● **Work required**
Please retype all of the records below word for word, leaving out any pictures.

Page-level text extractions
• • •
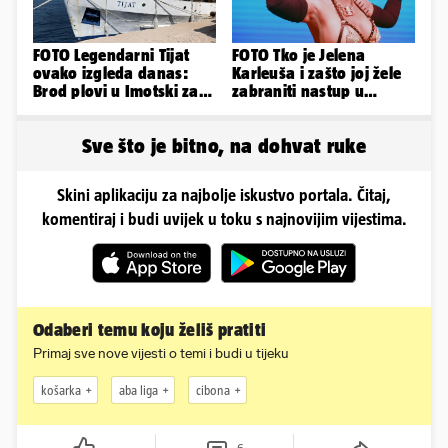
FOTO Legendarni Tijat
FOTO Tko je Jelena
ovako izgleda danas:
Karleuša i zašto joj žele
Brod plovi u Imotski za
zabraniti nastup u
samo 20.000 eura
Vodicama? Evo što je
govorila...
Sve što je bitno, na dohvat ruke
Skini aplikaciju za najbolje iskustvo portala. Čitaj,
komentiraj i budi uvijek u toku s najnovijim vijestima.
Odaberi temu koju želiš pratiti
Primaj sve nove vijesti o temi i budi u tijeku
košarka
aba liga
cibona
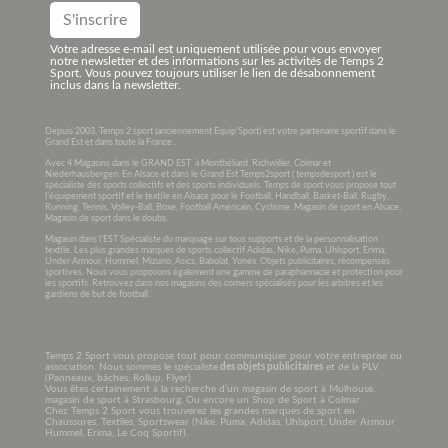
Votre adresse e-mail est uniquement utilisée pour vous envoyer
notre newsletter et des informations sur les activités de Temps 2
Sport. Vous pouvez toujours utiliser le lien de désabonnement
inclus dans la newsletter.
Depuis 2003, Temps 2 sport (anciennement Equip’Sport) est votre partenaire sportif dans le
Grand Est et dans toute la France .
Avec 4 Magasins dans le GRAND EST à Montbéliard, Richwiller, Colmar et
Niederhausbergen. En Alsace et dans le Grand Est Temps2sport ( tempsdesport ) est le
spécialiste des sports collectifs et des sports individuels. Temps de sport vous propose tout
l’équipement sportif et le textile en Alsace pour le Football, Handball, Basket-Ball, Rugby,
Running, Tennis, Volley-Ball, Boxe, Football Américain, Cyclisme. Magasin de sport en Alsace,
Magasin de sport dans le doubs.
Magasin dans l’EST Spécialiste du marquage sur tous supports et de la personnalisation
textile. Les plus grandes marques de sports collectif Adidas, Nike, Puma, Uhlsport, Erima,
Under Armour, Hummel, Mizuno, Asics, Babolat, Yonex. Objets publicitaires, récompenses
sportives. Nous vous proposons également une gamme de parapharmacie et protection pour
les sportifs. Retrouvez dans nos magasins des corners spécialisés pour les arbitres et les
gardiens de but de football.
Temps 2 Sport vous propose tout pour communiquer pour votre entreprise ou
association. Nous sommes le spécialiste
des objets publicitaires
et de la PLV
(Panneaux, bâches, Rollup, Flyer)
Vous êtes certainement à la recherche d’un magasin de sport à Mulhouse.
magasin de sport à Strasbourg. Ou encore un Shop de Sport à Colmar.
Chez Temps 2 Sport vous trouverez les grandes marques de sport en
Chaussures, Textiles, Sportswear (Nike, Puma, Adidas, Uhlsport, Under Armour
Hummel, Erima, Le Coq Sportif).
• • •
● **Response box**
FOTO Legendarni Tijat
FOTO Tko je Jelena
ovako izgleda danas:
Karleuša i zašto joj žele
Brod plovi u Imotski za
zabraniti nastup u
samo 20.000 eura
Vodicama? Evo što je
govorila...
Sve što je bitno, na dohvat ruke
Skini aplikaciju za najbolje iskustvo portala. Čitaj,
komentiraj i budi uvijek u toku s najnovijim vijestima.
Odaberi temu koju želiš pratiti
Primaj sve nove vijesti o temi i budi u tijeku
košarka
aba liga
cibona
Votre adresse e-mail est uniquement utilisée pour vous envoyer
notre newsletter et des informations sur les activités de Temps 2
Sport. Vous pouvez toujours utiliser le lien de désabonnement
inclus dans la newsletter.
Depuis 2003, Temps 2 sport (anciennement Equip’Sport) est votre partenaire sportif dans le
Grand Est et dans toute la France .
Avec 4 Magasins dans le GRAND EST à Montbéliard, Richwiller, Colmar et
Niederhausbergen. En Alsace et dans le Grand Est Temps2sport ( tempsdesport ) est le
spécialiste des sports collectifs et des sports individuels. Temps de sport vous propose tout
l’équipement sportif et le textile en Alsace pour le Football, Handball, Basket-Ball, Rugby,
Running, Tennis, Volley-Ball, Boxe, Football Américain, Cyclisme. Magasin de sport en Alsace,
Magasin de sport dans le doubs.
Magasin dans l’EST Spécialiste du marquage sur tous supports et de la personnalisation
textile. Les plus grandes marques de sports collectif Adidas, Nike, Puma, Uhlsport, Erima,
Under Armour, Hummel, Mizuno, Asics, Babolat, Yonex. Objets publicitaires, récompenses
sportives. Nous vous proposons également une gamme de parapharmacie et protection pour
les sportifs. Retrouvez dans nos magasins des corners spécialisés pour les arbitres et les
gardiens de but de football.
Temps 2 Sport vous propose tout pour communiquer pour votre entreprise ou
association. Nous sommes le spécialiste
des objets publicitaires
et de la PLV
(Panneaux, bâches, Rollup, Flyer)
Vous êtes certainement à la recherche d’un magasin de sport à Mulhouse.
magasin de sport à Strasbourg. Ou encore un Shop de Sport à Colmar.
Chez Temps 2 Sport vous trouverez les grandes marques de sport en
Chaussures, Textiles, Sportswear (Nike, Puma, Adidas, Uhlsport, Under Armour
Hummel, Erima, Le Coq Sportif).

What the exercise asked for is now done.